TO DO =
(a) Using the passage about the Perch CMS, explain why its writer has so far used Perch only on sites where someone else pays, and why Perch shines on those sites.
(b) According to the passage about the Perch CMS, roughly how much does Perch cost?
(c) Carry the passage about the Perch CMS forward from its last sentence.

SOURCE PASSAGE =
* * * * * * *
Perch is a very interesting CMS package written in PHP. What will jump out at most developers first is the price: NOT free. While many folks use free CMS packages like WordPress these days, or pay for a hosted solution, it’s not often that you run into a package that’s both self-hosted and pay-to-use (per domain!).
Of course, you get what you pay for, and Perch is definitely worth paying for… for some projects. Perch is very unique in its approach. Consider it an emergent CMS. Perch doesn’t have a predefined site structure that it builds on. Rather, you insert tags into your pages that CMS picks out and pairs with templates used for data-entry. It took me a while to wrap my head around it, but once I did I found it to be very powerful.
Because it’s not free (~$55 per domain), I’ve not used it at every opportunity. So far, I’ve reserved it for sites where someone else is picking up the tab, which is where it shines because that usually means I’m building a site for a non-technical user, thus Perch’s emergent CMS provides the minimal UI for that user’s site. For example, I used Perch to build a real-estate site for a friend of mine, Williams & Associates.
Originally, I was going to build this site on top of WordPress: pages for fixed content, categorized posts for news and property listings. I found a plugin that would provide a custom set of form fields for editing a post that would’ve worked well for the property listings… if I could have gotten it working. In the end, I was fighting WP more than it was helping me, and even if everything worked as planned there would still be a hugely complicated admin UI presented to the client whenever they wanted to make changes. (Yes, there are plugins to address that as well…)
* * * * * * *
SUPPLIED MATERIAL =

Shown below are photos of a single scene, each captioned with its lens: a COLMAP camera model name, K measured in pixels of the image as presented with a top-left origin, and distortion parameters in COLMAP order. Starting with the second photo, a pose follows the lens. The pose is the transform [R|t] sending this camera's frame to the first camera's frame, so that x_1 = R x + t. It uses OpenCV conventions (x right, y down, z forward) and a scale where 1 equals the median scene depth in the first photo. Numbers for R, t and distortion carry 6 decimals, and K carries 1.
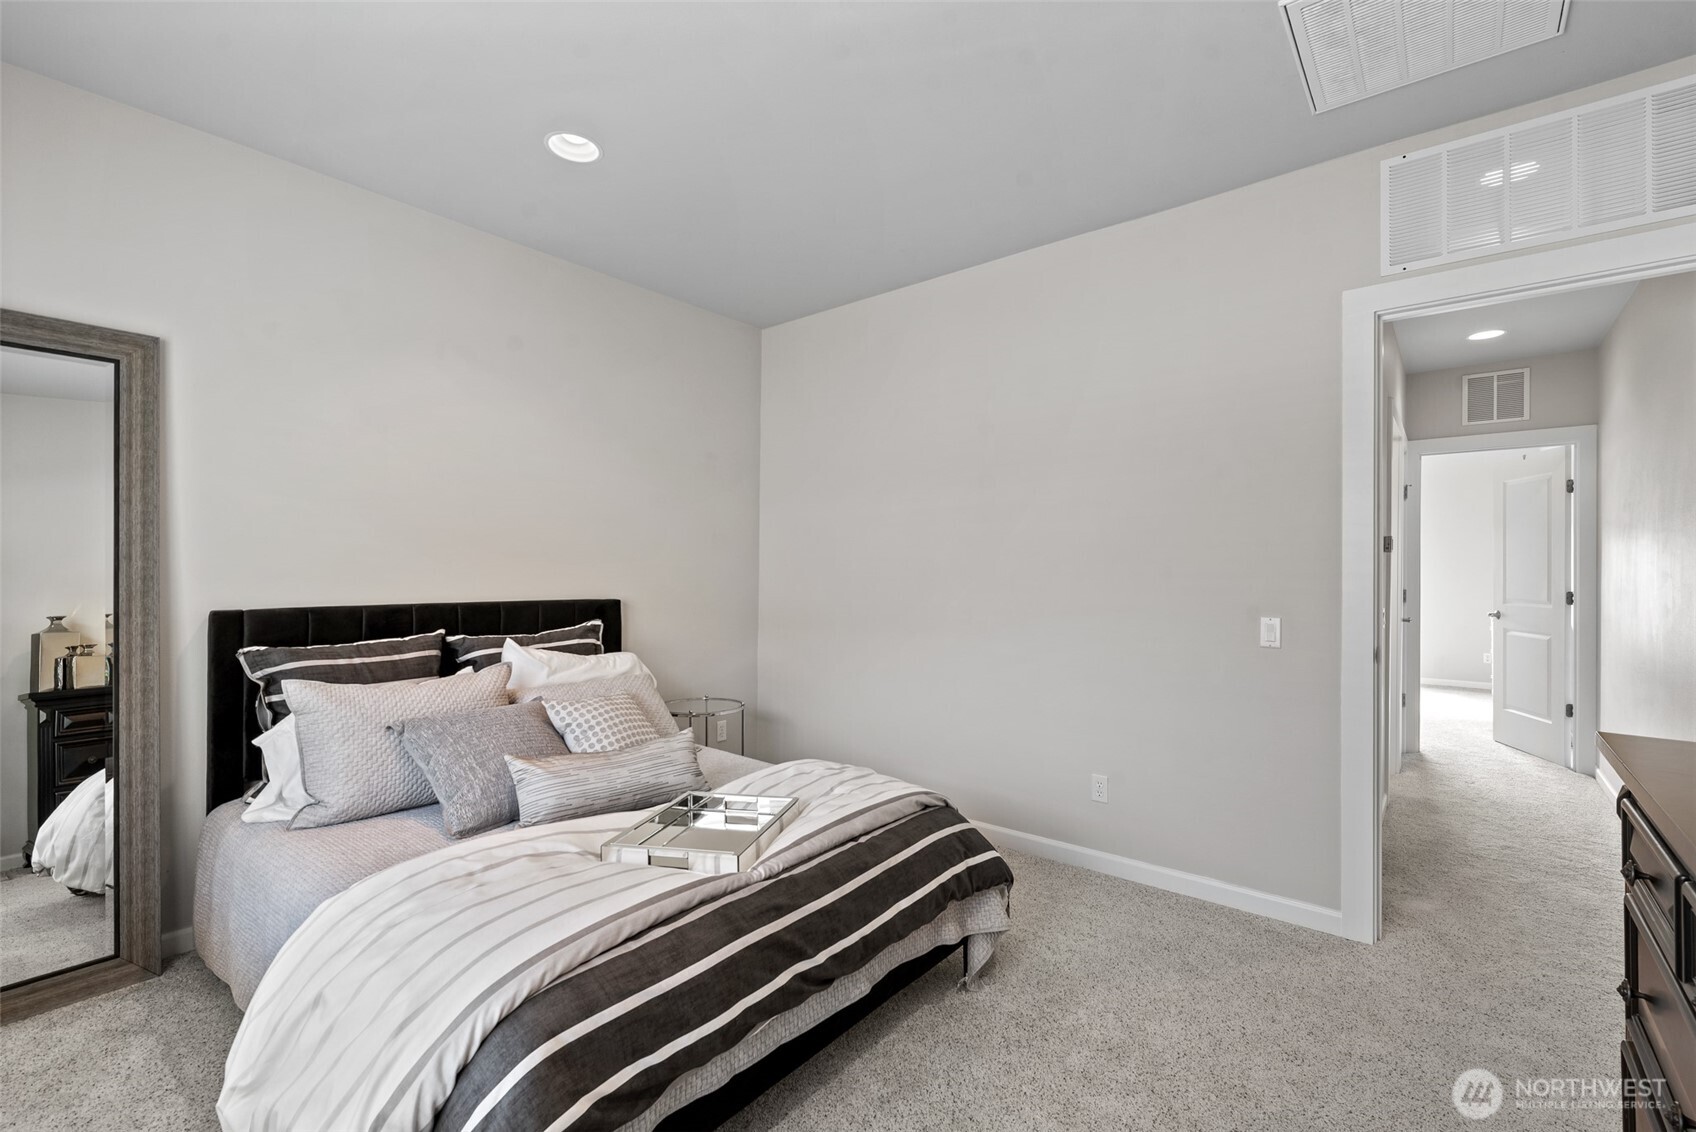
lens RADIAL K [[731.6, 0, 858.7], [0, 731.6, 563.7], [0, 0, 1]] dist [0.001332, -0.000014]
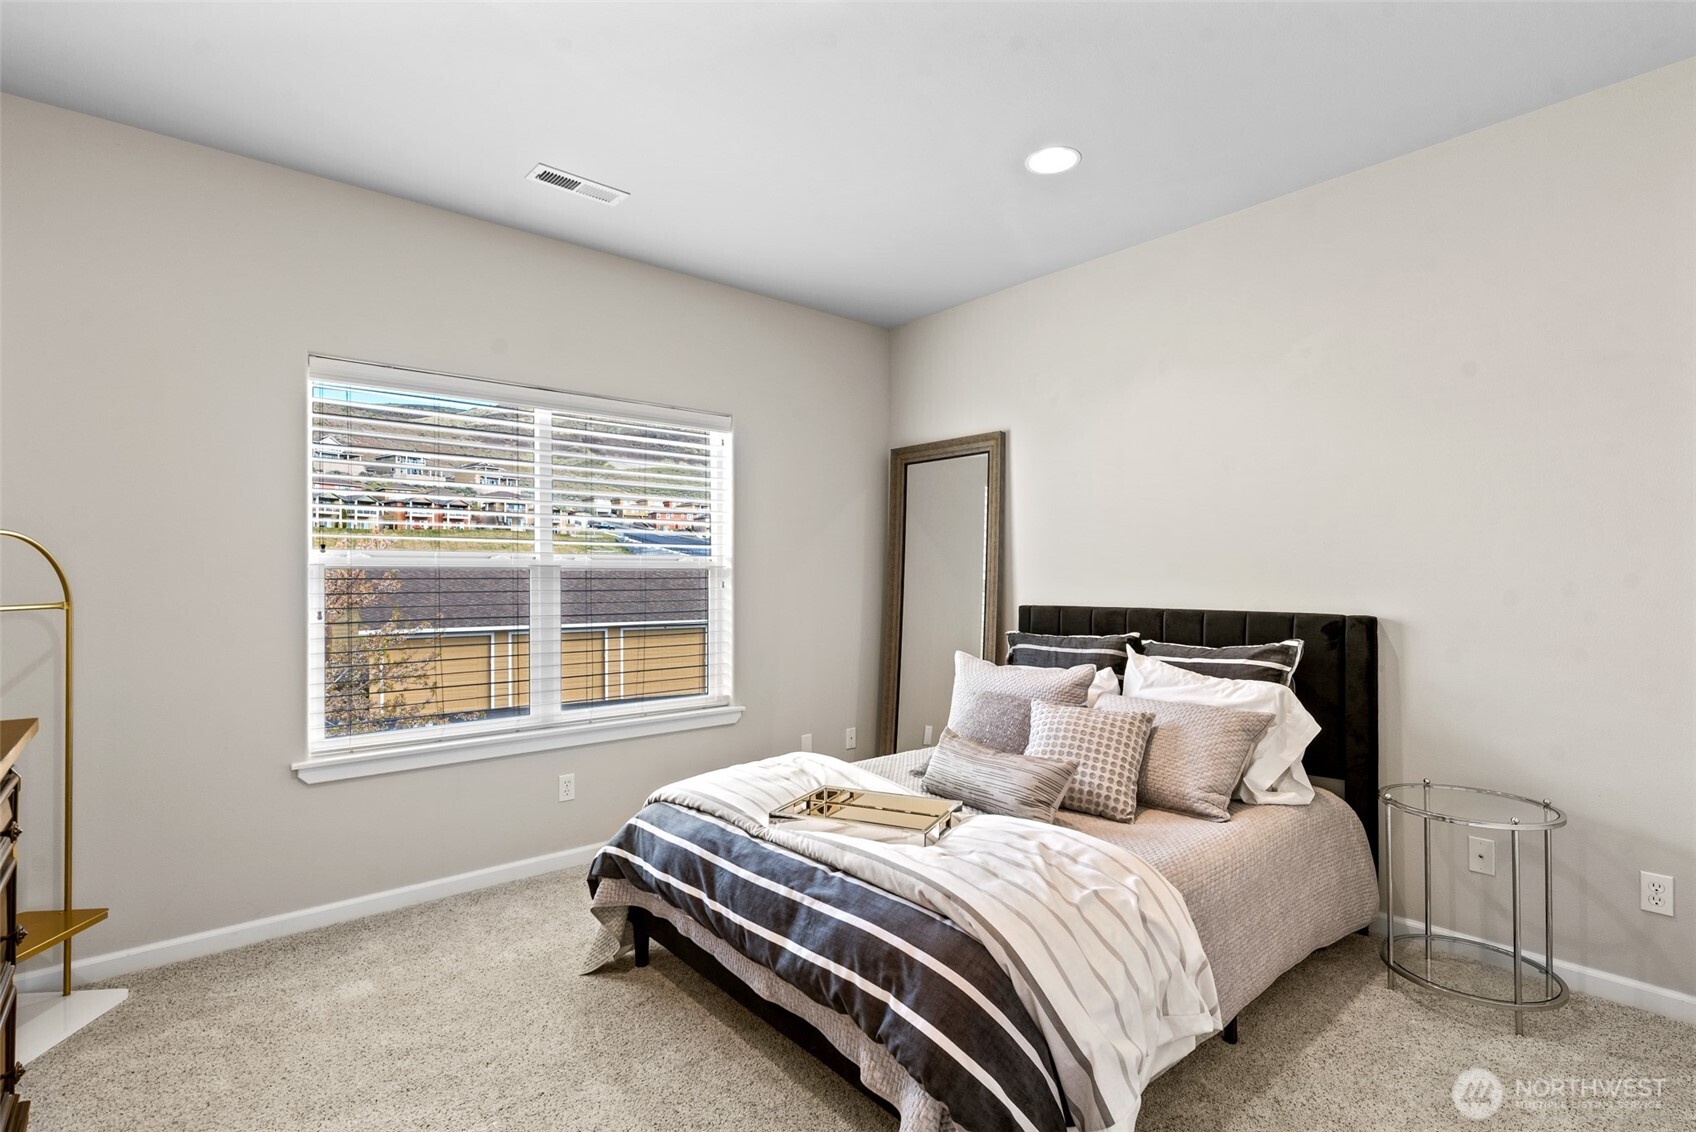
lens RADIAL K [[794.1, 0, 859.5], [0, 794.1, 550.7], [0, 0, 1]] dist [-0.000916, -0.000772]
pose [[-0.142069, -0.028888, -0.989435, 1.017747], [0.006162, 0.999529, -0.030067, 0.003175], [0.989838, -0.010368, -0.141824, 1.199951]]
* * * * * * *
ACTIVITY ANSWERS =
(a) Perch is not free; it costs about $55 per domain, so the writer has not used it at every opportunity. It shines on sites someone else pays for because those are usually built for non-technical users, and Perch's emergent CMS gives such a user a minimal UI for their site.

(b) About $55 per domain.

(c)
I then ran across Perch. I loved its minimalism. It allowed me to build the site exactly as I wanted — which if you look at the HTML, you’ll see is pretty minimal, way more than a normal WP site would be — and then generate the admin-side of things automatically from its structure. Perch 1.0 definitely lacked some major features, such as image uploads and list re-ordering, but these have largely been addressed in recent updates (though they were slower coming than I would have hoped).
In fact, I was quite happy to see that when I recently went in to make some updates to the site, I ended up spending far more time in the admin UI editing text than I did touching any HTML structure, much of this thanks to Perch’s native support of Textile and Markdown.
Just last week, Perch 1.5.5 was announced, and I’m looking forward to playing with its new features. They include the notion of “apps” that I’m very interested in checking out. I do wish Perch was free, or significantly cheaper (say, $5 for non-commercial sites), or offered a subscription license (unlimited domains for a year) as it’s a perfect fit for lots of throw-away sites where a full-blown CMS would simply be overkill.